Posted by Phoenix Woman on March 13, 2009

Spring is coming to the Upper Midwest, and with it road construction season. Thanks to the stimulus package, lots of long-neglected road projects are going to be dealt with, providing jobs and money for tens of thousands of Minnesota workers:

The impact of the stimulus dollars?

“I’m hoping we’ll have everyone working,” said Glen Johnson, business manager of Local 49 of the Operating Engineers Union.

That means 13,000 people from one union alone will be collecting paychecks. Non-union operators also will be getting work, especially in Greater Minnesota regions where unions aren’t as strong. And unlike last summer, Johnson said, virtually everyone should be working full time, plus overtime.

“Most of our people were working last summer,”Johnson said, “but we had a lot of guys working four-day weeks so that everyone could have a job.”

Johnson is sensitive to the suggestion that operating engineers are being paid too much.

“I saw one report saying our guys make $50 an hour,” he said. “What they didn’t say is that most of our guys have nine months to work. They didn’t say that that $50 an hour includes all benefits. They didn’t say our guys get paid only if they work. If it’s raining and they can’t work, they don’t get paid.”

Johnson is a huge believer in the ripple effect of construction work.

“It’s said that every dollar spent on construction touches 10 hands,” he said. “… When our guys are working, the pavers are working. When we’re working, the people who make tires are working. And most of the money being spent is spent locally.”

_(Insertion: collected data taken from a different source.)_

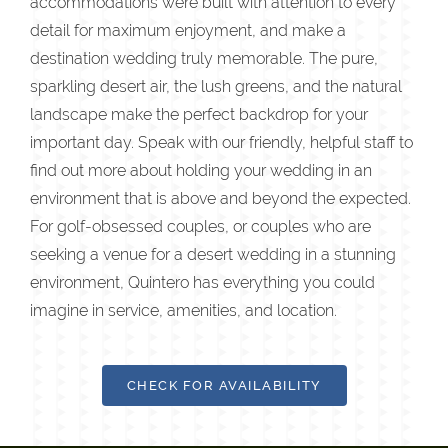
accommodations were built with attention to every
detail for maximum enjoyment, and make a
destination wedding truly memorable. The pure,
sparkling desert air, the lush greens, and the natural
landscape make the perfect backdrop for your
important day. Speak with our friendly, helpful staff to
find out more about holding your wedding in an
environment that is above and beyond the expected.
For golf-obsessed couples, or couples who are
seeking a venue for a desert wedding in a stunning
environment, Quintero has everything you could
imagine in service, amenities, and location.
CHECK FOR AVAILABILITY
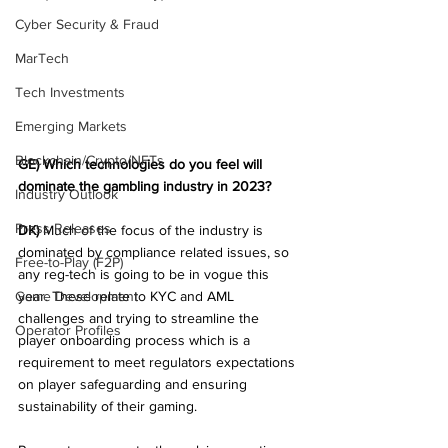
Cyber Security & Fraud
MarTech
Tech Investments
Emerging Markets
Blockchain/Crypto/NFTs
GE) Which technologies do you feel will 
dominate the gambling industry in 2023?
Industry Outlook
Press Releases
DK)
 Much of the focus of the industry is 
dominated by compliance related issues, so 
Free-to-Play (F2P)
any reg-tech is going to be in vogue this 
Game Development
year. These relate to KYC and AML 
challenges and trying to streamline the 
Operator Profiles
player onboarding process which is a 
requirement to meet regulators expectations 
on player safeguarding and ensuring 
sustainability of their gaming.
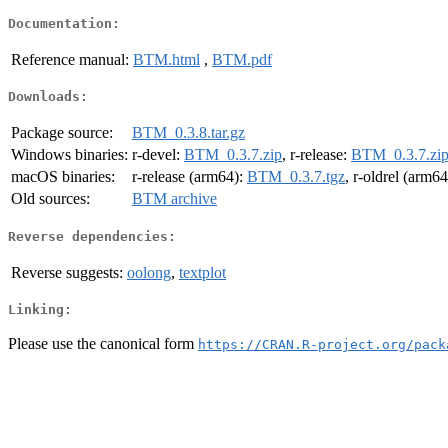
Documentation:
Reference manual:
BTM.html
,
BTM.pdf
Downloads:
Package source:
BTM_0.3.8.tar.gz
Windows binaries:
r-devel:
BTM_0.3.7.zip
, r-release:
BTM_0.3.7.zi
macOS binaries:
r-release (arm64):
BTM_0.3.7.tgz
, r-oldrel (arm6
Old sources:
BTM archive
Reverse dependencies:
Reverse suggests:
oolong
,
textplot
Linking:
Please use the canonical form
https://CRAN.R-project.org/pack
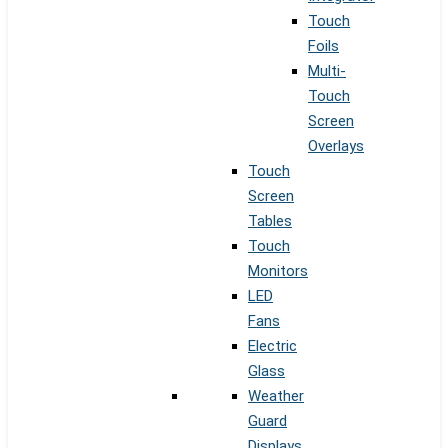
Touch
Foils
Multi-
Touch
Screen
Overlays
Touch
Screen
Tables
Touch
Monitors
LED
Fans
Electric
Glass
Weather
Guard
Displays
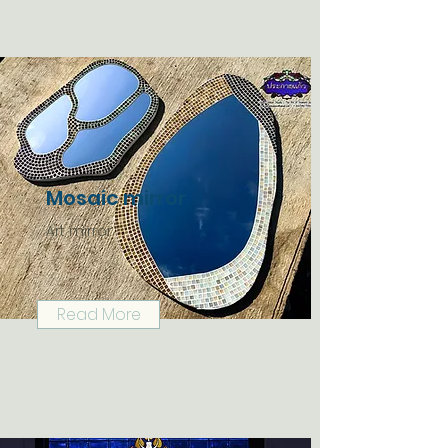
Mosaic mirror
Art mirror
Read More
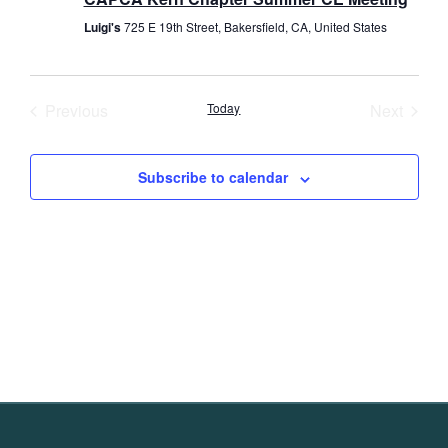
Luigi's
725 E 19th Street, Bakersfield, CA, United States
Events
Event
Previous
Today
Next
Subscribe to calendar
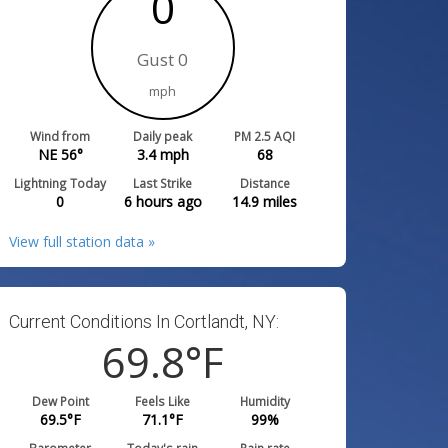
0
Gust 0
mph
Wind from
Daily peak
PM 2.5 AQI
NE 56°
3.4
mph
68
Lightning Today
Last Strike
Distance
0
6 hours ago
14.9
miles
View full station data »
Current Conditions In Cortlandt, NY:
69.8
°F
Dew Point
Feels Like
Humidity
69.5
°F
71.1
°F
99
%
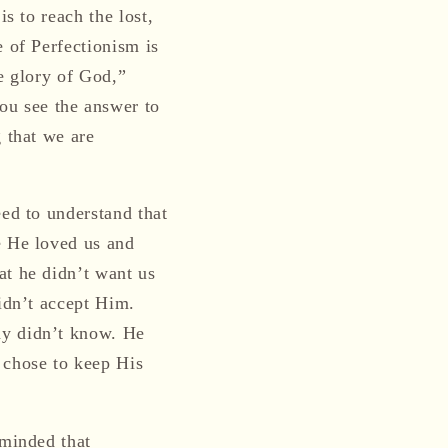
s to reach the lost,
e of Perfectionism is
he glory of God,”
ou see the answer to
g that we are
eed to understand that
e He loved us and
at he didn’t want us
didn’t accept Him.
ny didn’t know. He
 chose to keep His
eminded that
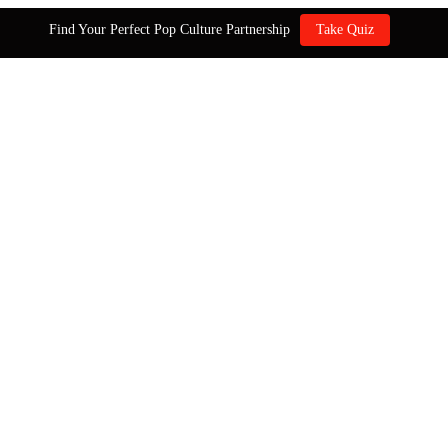
Find Your Perfect Pop Culture Partnership
Take Quiz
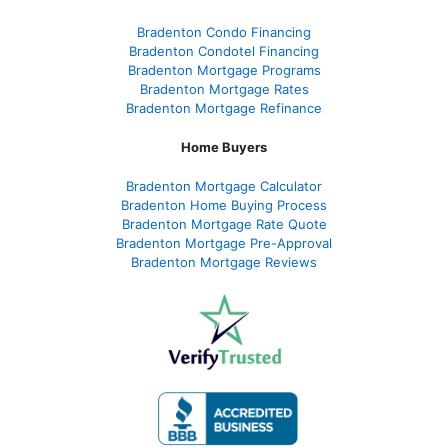
Bradenton Condo Financing
Bradenton Condotel Financing
Bradenton Mortgage Programs
Bradenton Mortgage Rates
Bradenton Mortgage Refinance
Home Buyers
Bradenton Mortgage Calculator
Bradenton Home Buying Process
Bradenton Mortgage Rate Quote
Bradenton Mortgage Pre-Approval
Bradenton Mortgage Reviews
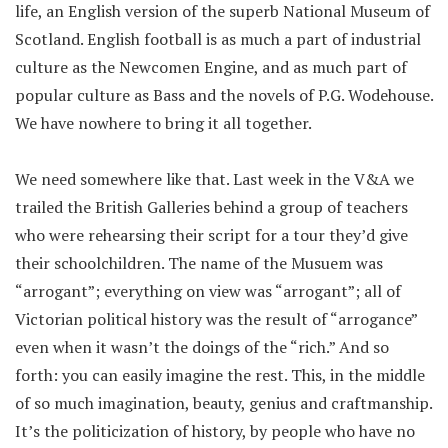
life, an English version of the superb National Museum of
Scotland. English football is as much a part of industrial
culture as the Newcomen Engine, and as much part of
popular culture as Bass and the novels of P.G. Wodehouse.
We have nowhere to bring it all together.
We need somewhere like that. Last week in the V&A we
trailed the British Galleries behind a group of teachers
who were rehearsing their script for a tour they’d give
their schoolchildren. The name of the Musuem was
“arrogant”; everything on view was “arrogant”; all of
Victorian political history was the result of “arrogance”
even when it wasn’t the doings of the “rich.” And so
forth: you can easily imagine the rest. This, in the middle
of so much imagination, beauty, genius and craftmanship.
It’s the politicization of history, by people who have no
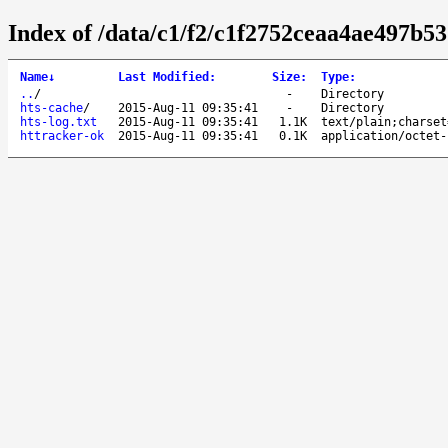
Index of /data/c1/f2/c1f2752ceaa4ae497b5
Name
↓
Last Modified
:
Size
:
Type
:
..
/
-
Directory
hts-cache
/
2015-Aug-11 09:35:41
-
Directory
hts-log.txt
2015-Aug-11 09:35:41
1.1K
text/plain;charset
httracker-ok
2015-Aug-11 09:35:41
0.1K
application/octet-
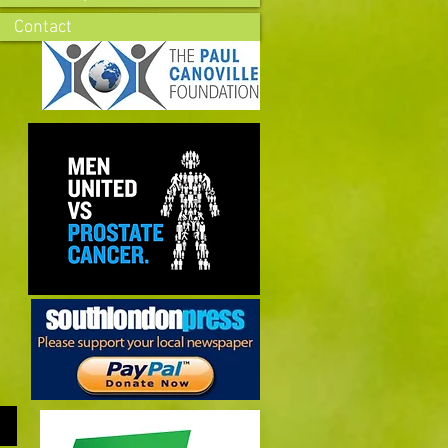
Contact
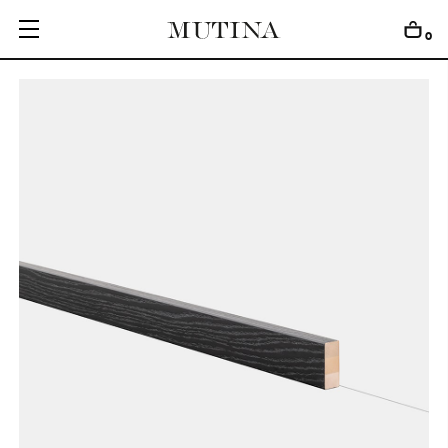
0
C
O
L
L
E
C
T
I
O
N
S
E
D
I
T
I
O
N
S
G
E
T
I
N
S
P
I
R
E
D
D
E
S
I
G
N
E
R
S
J
O
U
R
N
A
L
A
B
O
U
T
M
U
T
I
N
A
F
O
R
A
R
T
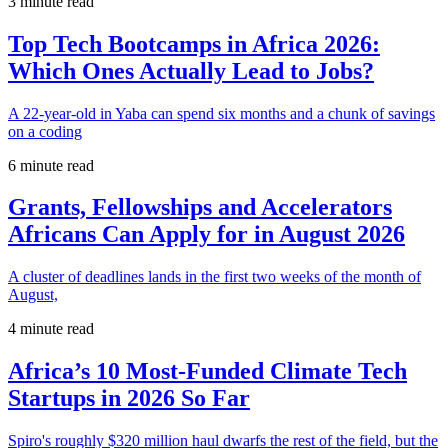
3 minute read
Top Tech Bootcamps in Africa 2026:
Which Ones Actually Lead to Jobs?
A 22-year-old in Yaba can spend six months and a chunk of savings
on a coding
6 minute read
Grants, Fellowships and Accelerators
Africans Can Apply for in August 2026
A cluster of deadlines lands in the first two weeks of the month of
August,
4 minute read
Africa’s 10 Most-Funded Climate Tech
Startups in 2026 So Far
Spiro's roughly $320 million haul dwarfs the rest of the field, but the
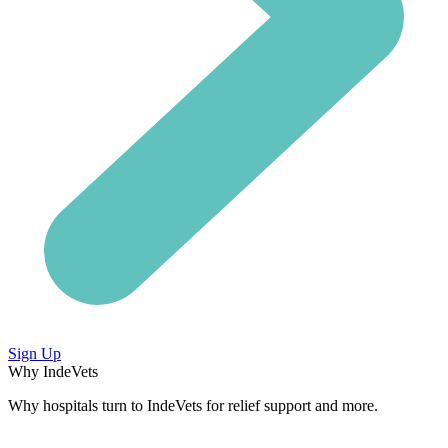
Sign Up
Why IndeVets
Why hospitals turn to IndeVets for relief support and more.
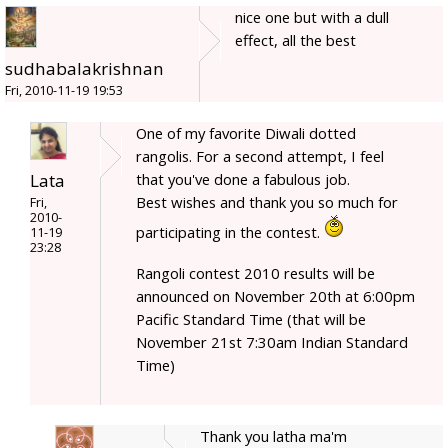
nice one but with a dull
effect, all the best
sudhabalakrishnan
Fri, 2010-11-19 19:53
One of my favorite Diwali dotted
rangolis. For a second attempt, I feel
Lata
that you've done a fabulous job.
Best wishes and thank you so much for
Fri,
2010-
participating in the contest.
11-19
23:28
Rangoli contest 2010 results will be
announced on November 20th at 6:00pm
Pacific Standard Time (that will be
November 21st 7:30am Indian Standard
Time)
Thank you latha ma'm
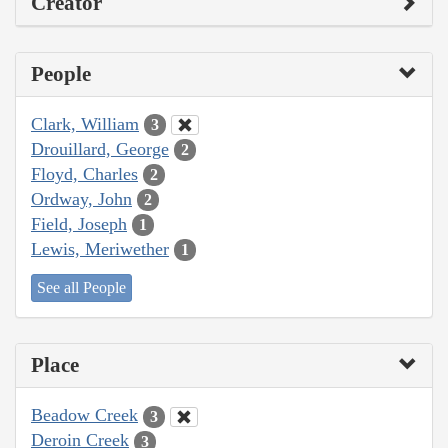
Creator
People
Clark, William
3
Drouillard, George
2
Floyd, Charles
2
Ordway, John
2
Field, Joseph
1
Lewis, Meriwether
1
See all People
Place
Beadow Creek
3
Deroin Creek
3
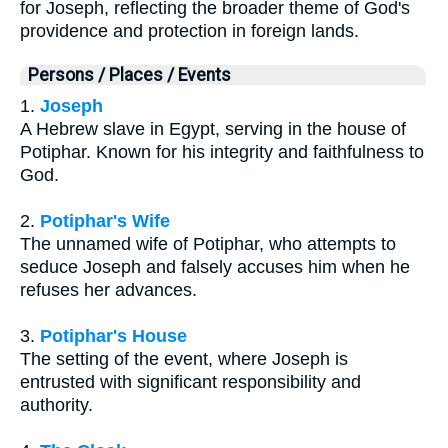
for Joseph, reflecting the broader theme of God's
providence and protection in foreign lands.
Persons / Places / Events
1.
Joseph
A Hebrew slave in Egypt, serving in the house of
Potiphar. Known for his integrity and faithfulness to
God.
2.
Potiphar's Wife
The unnamed wife of Potiphar, who attempts to
seduce Joseph and falsely accuses him when he
refuses her advances.
3.
Potiphar's House
The setting of the event, where Joseph is
entrusted with significant responsibility and
authority.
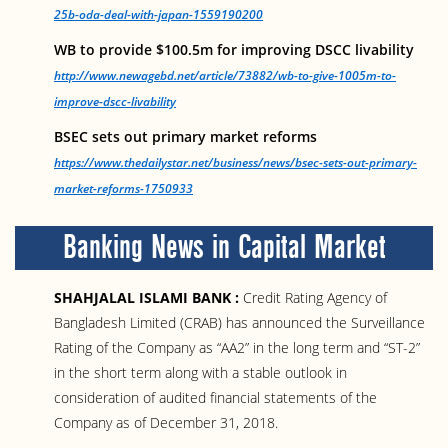
25b-oda-deal-with-japan-1559190200
WB to provide $100.5m for improving DSCC livability
http://www.newagebd.net/article/73882/wb-to-give-1005m-to-
improve-dscc-livability
BSEC sets out primary market reforms
https://www.thedailystar.net/business/news/bsec-sets-out-primary-
market-reforms-1750933
Banking News in Capital Market
SHAHJALAL ISLAMI BANK :
Credit Rating Agency of
Bangladesh Limited (CRAB) has announced the Surveillance
Rating of the Company as “AA2” in the long term and “ST-2”
in the short term along with a stable outlook in
consideration of audited financial statements of the
Company as of December 31, 2018.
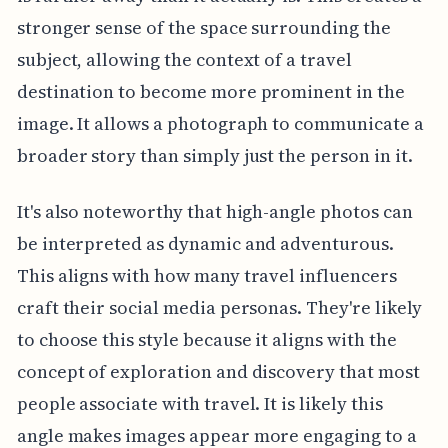
stronger sense of the space surrounding the
subject, allowing the context of a travel
destination to become more prominent in the
image. It allows a photograph to communicate a
broader story than simply just the person in it.
It's also noteworthy that high-angle photos can
be interpreted as dynamic and adventurous.
This aligns with how many travel influencers
craft their social media personas. They're likely
to choose this style because it aligns with the
concept of exploration and discovery that most
people associate with travel. It is likely this
angle makes images appear more engaging to a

This is excellent, excellent news. And this is just one chunk of the stimulus money allocation for just one state.

2 Responses to “Minnesota’s Construction Workers Grateful For Stimulus Money”

  1. joel hanes said

    Just the sort of thing that Pawlenty has made his career by opposing, yes?

  2. Egggszacktly, Joel. I’m hoping his poor showing in the CPAC poll — and his dropping approval numbers at home — may have finally convinced him not to destroy the state just so he has a shot at the Republican presidential nomination.